When Myanmar held its second democratic election after decades of military rule, Yusuf was among hundreds of thousands of Rohingya Muslims deprived of participation. "Not being able to vote makes me feel really sad. It feels as though we are dead and we don't matter," Yusuf, 65, told the Thomson Reuters Foundation by phone.

"These rights are important. We want our children to become engineers and lawyers one day. But I don't see this happening any time in the future. I don't have the confidence. I don't know if we will even be able to vote in 2025."

Myanmar does not recognize the Rohingya as an indigenous ethnic group, deriding them as illegal "Bengalis" from Bangladesh, although the community traces their history in Myanmar back for centuries.

"I can now confirm that we're now securing more than 322 seats," said Monywa Aung Shin, a spokesperson for Myanmar's ruling National League for Democracy party (NLD). There are 642 seats in Parliament. "We were aiming to secure 377 seats in total. But it would be likely more than that," said Monywa Aung Shin. There were no reliable official figures available on voter turnout, and the Union Election Commission had earlier said that it might take as long as a week to release full results.

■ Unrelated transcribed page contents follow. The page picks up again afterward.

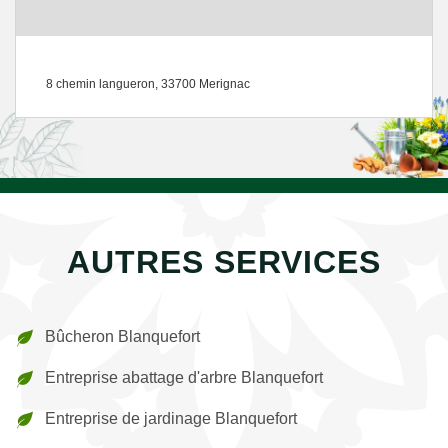
8 chemin langueron, 33700 Merignac
AUTRES SERVICES
Bûcheron Blanquefort
Entreprise abattage d'arbre Blanquefort
Entreprise de jardinage Blanquefort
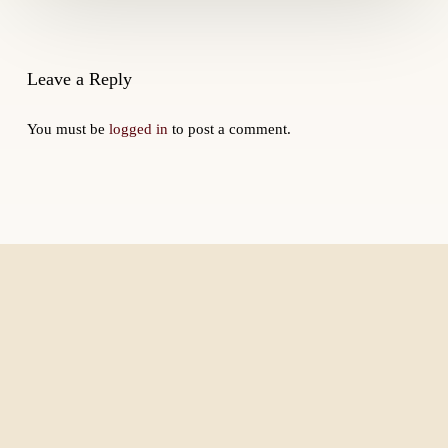
dei
punti
Leave a Reply
You must be
logged in
to post a comment.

A victory by the NLD had been widely expected, though it had been speculated that its deterioration of relations with ethnic minority-based parties, with whom it had cooperated in the last election in 2015, might cut its totals.

Much of the NLD's appeal is based on the popularity of Suu Kyi, who became the head of government with the title of State Counsellor after the 2015 polls. Her administration's record has been mixed at best, with economic growth falling short of expectations and no end to the decades-old armed strife with ethnic minorities seeking greater autonomy.

Her reputation took a dive in response to her failure to defend the human rights of the country's Muslim Rohingya minority. Her foreign supporters were shocked that she did nothing about the brutal 2017 counterinsurgency campaign by Myanmar's army that forced about 740,000 Rohingya to flee across the border to neighboring Bangladesh. Suu Kyi strongly denied any wrongdoing by government forces and she made it clear that she supports Myanmar's military, which was founded by her father. Her government's rhetoric has left little doubt as to how she regards the Muslim community as her office dismissed accounts of mass sexual violence by soldiers against Rohingya women in 2016 as "fake rape."

Last December, the highest court of the United Nations, the International Court of Justice (ICJ) ordered Myanmar to protect Rohingya Muslims from acts of genocide, in an embarrassing blow to Suu Kyi.